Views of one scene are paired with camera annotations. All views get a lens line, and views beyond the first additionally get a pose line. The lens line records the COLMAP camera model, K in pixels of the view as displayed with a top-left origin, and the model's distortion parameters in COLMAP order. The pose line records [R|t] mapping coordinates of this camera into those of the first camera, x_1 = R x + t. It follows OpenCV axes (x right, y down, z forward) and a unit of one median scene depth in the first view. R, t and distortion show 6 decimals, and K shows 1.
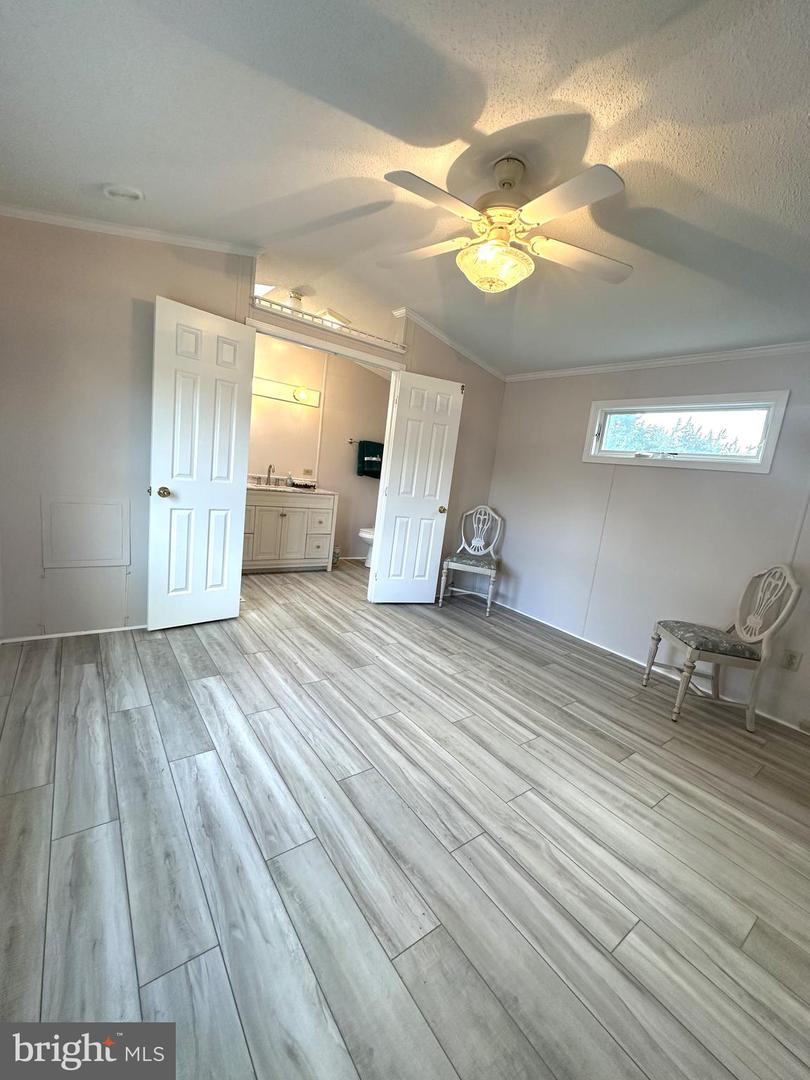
lens RADIAL K [[436.0, 0, 406.7], [0, 436.0, 539.9], [0, 0, 1]] dist [-0.001428, -0.000448]
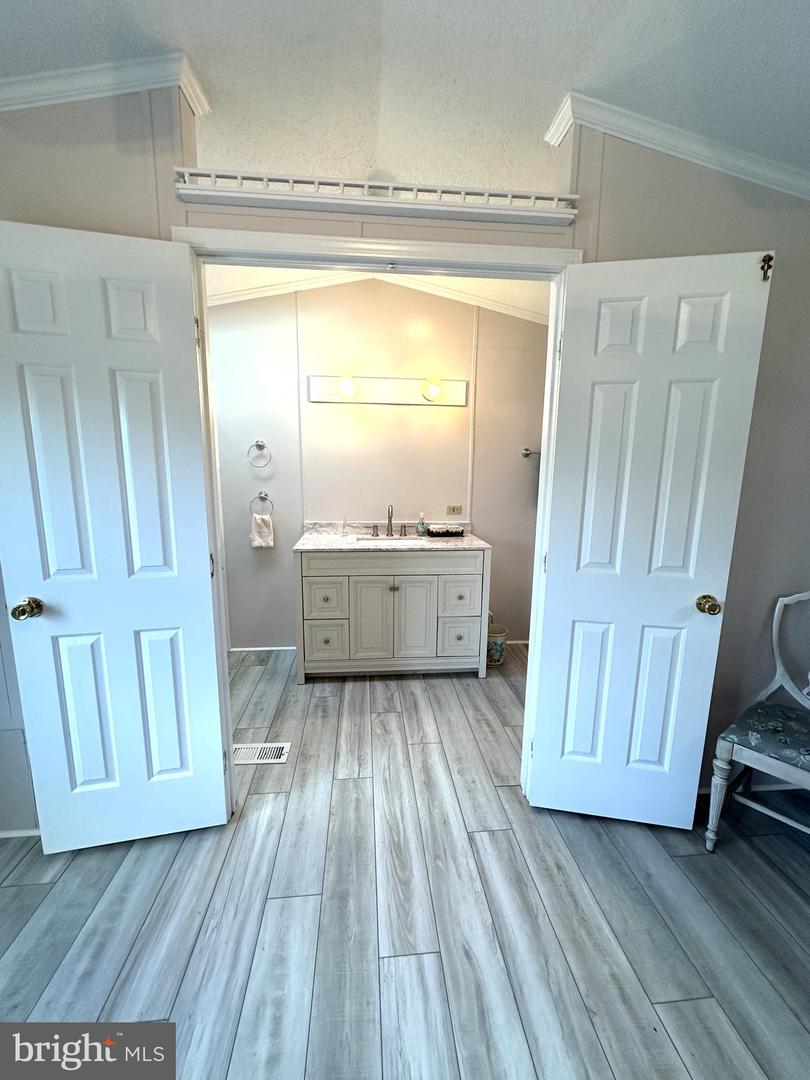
lens RADIAL K [[436.0, 0, 404.8], [0, 436.0, 541.7], [0, 0, 1]] dist [-0.001428, -0.000448]
pose [[0.849191, -0.023161, -0.527577, 0.058951], [0.006873, 0.999438, -0.032813, -0.113021], [0.528041, 0.024238, 0.848873, 0.537770]]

• Problem requirements
Could you reproduce every line of the data above word for word, omitting the pictures?

• Response to the task
Views of one scene are paired with camera annotations. All views get a lens line, and views beyond the first additionally get a pose line. The lens line records the COLMAP camera model, K in pixels of the view as displayed with a top-left origin, and the model's distortion parameters in COLMAP order. The pose line records [R|t] mapping coordinates of this camera into those of the first camera, x_1 = R x + t. It follows OpenCV axes (x right, y down, z forward) and a unit of one median scene depth in the first view. R, t and distortion show 6 decimals, and K shows 1.
lens RADIAL K [[436.0, 0, 406.7], [0, 436.0, 539.9], [0, 0, 1]] dist [-0.001428, -0.000448]
lens RADIAL K [[436.0, 0, 404.8], [0, 436.0, 541.7], [0, 0, 1]] dist [-0.001428, -0.000448]
pose [[0.849191, -0.023161, -0.527577, 0.058951], [0.006873, 0.999438, -0.032813, -0.113021], [0.528041, 0.024238, 0.848873, 0.537770]]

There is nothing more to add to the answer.